TASK DETAILS → Copy out the lines beginning with the line containing "pose: elev=273.3 azim=124.8" and going on through the line containing "Dot at: (244, 283)", reproducing each one unchanged.

ROWS →
========================

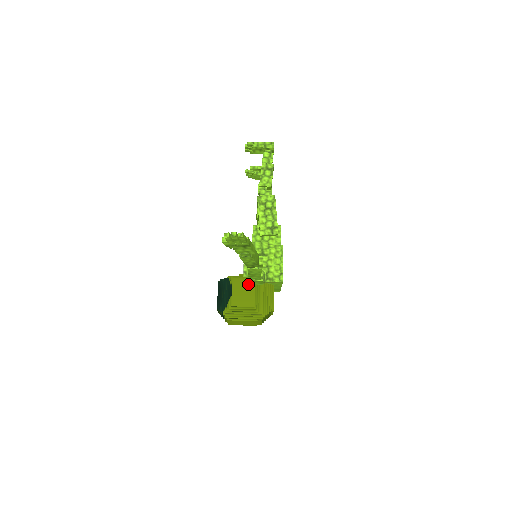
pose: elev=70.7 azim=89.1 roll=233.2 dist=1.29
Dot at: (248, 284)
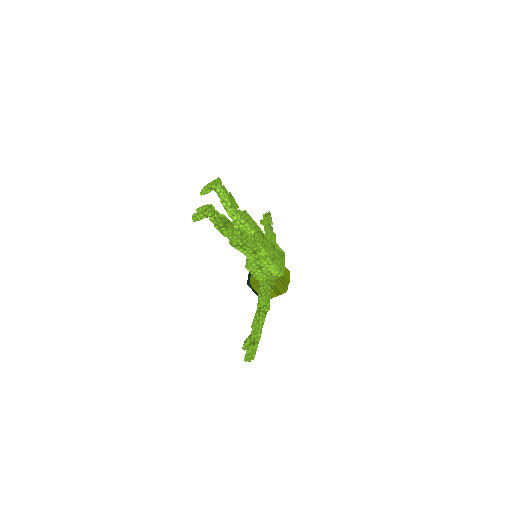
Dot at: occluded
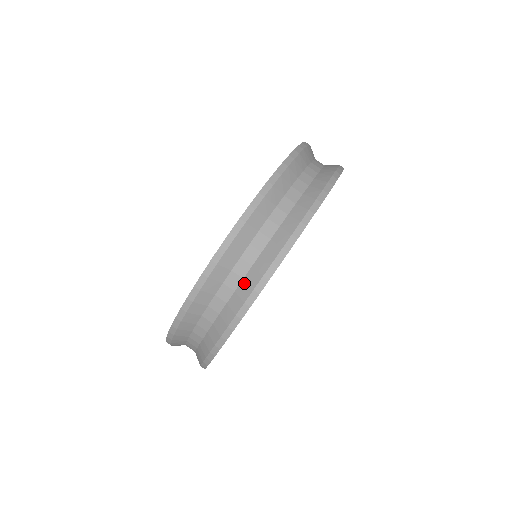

========================

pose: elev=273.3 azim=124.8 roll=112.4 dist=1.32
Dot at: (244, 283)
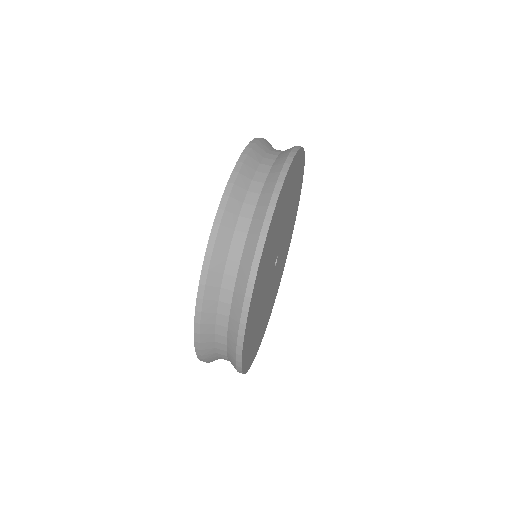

========================

TASK RESPONSE →
pose: elev=273.3 azim=124.8 roll=112.4 dist=1.32
Dot at: (244, 283)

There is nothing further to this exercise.